• Décomposition morale

    Depuis plusieurs mois qu’il est là, Fulbert n’a presque pas bougé. Jeté dans la prison de l’île de la Cité – monde enclos défendu par de puissantes murailles –, celui dont le nom «Héloïse» envahit les pensées – vengeur invétéré victime de l’orage qu’il a lui-même allumé –, machine aveugle et sourde, s’en trouve désorienté. Quelle angoisse le crucifie de jour comme de nuit. Ô,le ratage de sa vie !
    Il est déposé là comme un talus dans sa décomposition morale. Assis à même la terre battue près d’une paillasse et adossé contre le mur suintant de la geôle, bras entourant des jambes repliées sur le ventre, ce lourdaud a le menton flasque entre ses genoux au-dessus desquels seul le sommet du crâne chauve, entouré par la tonsure, brille.
    Sa soutane, couleur terre de Sienne à gros plis de laine, masque une silhouette s’écroulant.

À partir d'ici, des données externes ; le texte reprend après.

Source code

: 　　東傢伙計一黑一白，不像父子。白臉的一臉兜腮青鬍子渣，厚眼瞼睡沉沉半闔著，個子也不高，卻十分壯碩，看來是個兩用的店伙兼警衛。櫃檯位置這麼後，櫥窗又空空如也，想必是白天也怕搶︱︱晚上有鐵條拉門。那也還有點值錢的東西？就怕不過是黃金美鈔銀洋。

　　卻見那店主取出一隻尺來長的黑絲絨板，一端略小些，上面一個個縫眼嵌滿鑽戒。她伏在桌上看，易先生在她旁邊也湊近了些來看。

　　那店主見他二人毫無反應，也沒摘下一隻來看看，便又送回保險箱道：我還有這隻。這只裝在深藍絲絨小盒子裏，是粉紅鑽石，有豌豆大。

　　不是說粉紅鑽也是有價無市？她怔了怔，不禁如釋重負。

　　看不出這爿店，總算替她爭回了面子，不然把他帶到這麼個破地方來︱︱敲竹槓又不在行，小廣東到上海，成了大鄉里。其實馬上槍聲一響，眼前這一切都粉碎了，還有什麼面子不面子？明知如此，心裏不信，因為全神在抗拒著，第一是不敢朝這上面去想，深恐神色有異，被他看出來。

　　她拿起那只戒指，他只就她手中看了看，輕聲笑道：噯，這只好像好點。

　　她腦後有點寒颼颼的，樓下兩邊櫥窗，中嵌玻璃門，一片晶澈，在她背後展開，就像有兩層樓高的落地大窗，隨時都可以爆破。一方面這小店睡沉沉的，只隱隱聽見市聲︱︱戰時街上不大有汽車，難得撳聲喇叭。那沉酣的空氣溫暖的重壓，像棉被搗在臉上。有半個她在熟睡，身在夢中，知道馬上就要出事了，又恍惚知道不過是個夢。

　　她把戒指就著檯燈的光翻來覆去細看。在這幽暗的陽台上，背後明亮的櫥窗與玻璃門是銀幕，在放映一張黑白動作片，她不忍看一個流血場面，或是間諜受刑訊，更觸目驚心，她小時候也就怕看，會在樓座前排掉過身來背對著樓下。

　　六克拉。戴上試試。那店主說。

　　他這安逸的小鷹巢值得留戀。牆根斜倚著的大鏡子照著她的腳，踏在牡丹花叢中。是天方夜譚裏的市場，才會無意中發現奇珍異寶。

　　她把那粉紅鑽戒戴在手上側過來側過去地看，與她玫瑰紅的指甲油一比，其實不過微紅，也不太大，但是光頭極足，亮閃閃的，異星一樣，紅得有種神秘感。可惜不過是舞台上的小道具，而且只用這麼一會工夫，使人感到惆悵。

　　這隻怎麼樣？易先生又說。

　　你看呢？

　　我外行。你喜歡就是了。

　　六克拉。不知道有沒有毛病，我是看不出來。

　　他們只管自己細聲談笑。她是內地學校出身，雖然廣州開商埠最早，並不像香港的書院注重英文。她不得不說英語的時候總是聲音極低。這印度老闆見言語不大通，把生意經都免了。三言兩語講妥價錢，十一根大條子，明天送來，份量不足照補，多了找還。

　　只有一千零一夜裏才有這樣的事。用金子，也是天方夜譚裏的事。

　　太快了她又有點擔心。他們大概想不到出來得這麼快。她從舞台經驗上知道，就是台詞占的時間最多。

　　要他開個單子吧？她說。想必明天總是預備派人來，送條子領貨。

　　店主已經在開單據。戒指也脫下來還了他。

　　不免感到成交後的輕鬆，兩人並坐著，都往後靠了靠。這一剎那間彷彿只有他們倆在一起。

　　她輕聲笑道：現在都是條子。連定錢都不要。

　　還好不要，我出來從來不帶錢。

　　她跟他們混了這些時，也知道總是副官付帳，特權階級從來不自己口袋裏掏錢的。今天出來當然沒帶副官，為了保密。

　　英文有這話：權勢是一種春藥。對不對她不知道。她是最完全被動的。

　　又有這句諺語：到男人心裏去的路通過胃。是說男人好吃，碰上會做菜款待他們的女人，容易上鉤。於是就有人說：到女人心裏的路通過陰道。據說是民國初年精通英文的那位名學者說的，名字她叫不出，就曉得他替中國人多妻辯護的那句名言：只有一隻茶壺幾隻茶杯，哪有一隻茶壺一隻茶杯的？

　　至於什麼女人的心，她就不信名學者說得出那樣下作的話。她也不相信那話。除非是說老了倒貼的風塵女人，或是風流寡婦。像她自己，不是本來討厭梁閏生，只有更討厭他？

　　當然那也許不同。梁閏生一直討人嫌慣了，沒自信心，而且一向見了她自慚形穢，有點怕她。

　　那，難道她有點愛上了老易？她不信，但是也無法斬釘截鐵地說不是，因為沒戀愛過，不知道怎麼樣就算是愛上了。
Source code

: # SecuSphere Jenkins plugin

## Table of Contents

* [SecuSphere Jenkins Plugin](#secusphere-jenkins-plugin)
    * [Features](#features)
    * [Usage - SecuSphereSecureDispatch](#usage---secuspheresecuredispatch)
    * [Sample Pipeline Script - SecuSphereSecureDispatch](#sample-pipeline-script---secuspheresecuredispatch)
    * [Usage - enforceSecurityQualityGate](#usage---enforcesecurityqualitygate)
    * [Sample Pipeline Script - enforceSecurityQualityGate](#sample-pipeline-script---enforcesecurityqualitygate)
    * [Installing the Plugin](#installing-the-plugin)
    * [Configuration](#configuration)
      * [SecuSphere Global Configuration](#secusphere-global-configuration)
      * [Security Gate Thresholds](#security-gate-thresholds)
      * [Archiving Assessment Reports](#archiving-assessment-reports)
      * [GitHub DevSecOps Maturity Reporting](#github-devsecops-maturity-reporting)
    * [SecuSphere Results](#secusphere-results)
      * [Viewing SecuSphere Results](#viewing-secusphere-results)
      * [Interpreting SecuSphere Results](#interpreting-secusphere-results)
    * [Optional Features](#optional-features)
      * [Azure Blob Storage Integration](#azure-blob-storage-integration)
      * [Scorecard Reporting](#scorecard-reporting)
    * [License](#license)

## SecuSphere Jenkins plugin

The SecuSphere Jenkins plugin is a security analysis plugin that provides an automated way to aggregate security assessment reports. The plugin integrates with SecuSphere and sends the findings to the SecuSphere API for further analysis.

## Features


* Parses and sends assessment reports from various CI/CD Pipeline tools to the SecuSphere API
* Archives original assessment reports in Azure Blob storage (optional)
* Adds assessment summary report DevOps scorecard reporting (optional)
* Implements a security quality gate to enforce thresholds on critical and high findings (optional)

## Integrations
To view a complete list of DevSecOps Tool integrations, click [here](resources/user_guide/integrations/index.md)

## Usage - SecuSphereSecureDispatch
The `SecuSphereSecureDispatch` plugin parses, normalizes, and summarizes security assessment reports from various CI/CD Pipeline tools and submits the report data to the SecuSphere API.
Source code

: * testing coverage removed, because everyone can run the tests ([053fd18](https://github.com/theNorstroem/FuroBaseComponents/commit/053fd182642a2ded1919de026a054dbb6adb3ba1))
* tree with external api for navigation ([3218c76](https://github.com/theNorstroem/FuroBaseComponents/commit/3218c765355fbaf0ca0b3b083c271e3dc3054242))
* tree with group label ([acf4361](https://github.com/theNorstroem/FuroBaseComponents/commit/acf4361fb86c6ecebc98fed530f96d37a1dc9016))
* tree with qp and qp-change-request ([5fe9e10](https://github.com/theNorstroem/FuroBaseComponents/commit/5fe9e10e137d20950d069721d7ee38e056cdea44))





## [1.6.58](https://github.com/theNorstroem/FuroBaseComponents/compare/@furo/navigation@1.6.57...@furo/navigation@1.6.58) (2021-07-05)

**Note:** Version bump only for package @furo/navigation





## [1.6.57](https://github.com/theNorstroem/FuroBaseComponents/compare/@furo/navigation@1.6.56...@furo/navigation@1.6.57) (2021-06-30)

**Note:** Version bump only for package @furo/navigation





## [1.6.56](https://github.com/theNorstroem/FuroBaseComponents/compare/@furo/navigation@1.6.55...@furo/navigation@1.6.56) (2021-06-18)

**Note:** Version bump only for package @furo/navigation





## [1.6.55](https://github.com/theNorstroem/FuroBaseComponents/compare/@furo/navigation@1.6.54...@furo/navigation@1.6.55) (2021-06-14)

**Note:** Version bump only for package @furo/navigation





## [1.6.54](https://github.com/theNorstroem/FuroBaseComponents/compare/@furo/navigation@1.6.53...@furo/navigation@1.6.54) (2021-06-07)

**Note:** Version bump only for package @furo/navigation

    Ah, elle est loin, l’ample aisance du chanoine en dentelle lorsqu’il se redressait pour officier à l’église. Il ne peut plus créer d’ennuis à d’autres dans sa retraite contrainte et solitaire. Il y fait bouillir et mange son coeur près d’un livre de psaumes abandonné dans la gadoue. Au rythme haletant de sa respiration, la croix pectorale monte et descend le long de sa poitrine comme une bêche. Chapelet de buis entre les doigts, il égrène aussi des macérations. À côté également d’une écuellée de pois, cet homme prend la forme d’un terril d’où s’échappent sans pudeur des gaz géologiques (grisou) – pets –, vents de chemise. Nez mangé de mites, il est enchifrené de morve dans une méditation intérieure dont rien ne pourrait le sortir. Maintenant, terre en friche où poussent des champignons, il a des senteurs de plantes aquatiques. Humilié jusqu’au plus profond de son amour pour sa filleule, il patauge dans des eaux ténébreuses où sa science fait des bulles. À sa gueule de lamproie à la boue – sauce épaisse –, il porte l’écuelle à ses lèvres pour en boire le bouillon. Il s’ensauvage jusqu’à devenir méconnaissable. Comme la cire sous la flamme, il s’avachit encore, fond. Dans sa déception, il se désintéresse de son sort, de son corps qui descend vers les entrailles de l’enfer. Massif, ventre ballant, il n’est bientôt plus qu’un esprit dont le comportement et l’apparence s’écartent de la normalité. Pensées secrètes, intimes débâcles, rien n’arrête sa dissolution en la solitude. D’un soupir, il cultive sa terre qui se mêle à celle de la prison. Navrant avec un air de saleté, incapable d’un bout de lecture choisie, d’un regard attentif, d’une oreille en arrêt, et tout ce dégoût qu’il lui faut taire, il promène sur le cachot des yeux appesantis par le morne regret des chimères disparues et s’en affaisse d’autant plus. Entre les mailles du canevas de son piteux destin, son âme est un tombeau. Métamorphose ! Il s’endort, enseveli par l’oubli et infiltre le sol. Au-dessus de lui disparaissant, ne traîne plus qu’un long mugissement que remuent des abîmes et les humides brouillards qui nageaient dans ses yeux de poule malade. Cet humus humain – fumier ! – a été avalé par la terre de la cellule dorénavant vide. Tout son passé, disons son remords, ricane entre les barreaux du soupirail.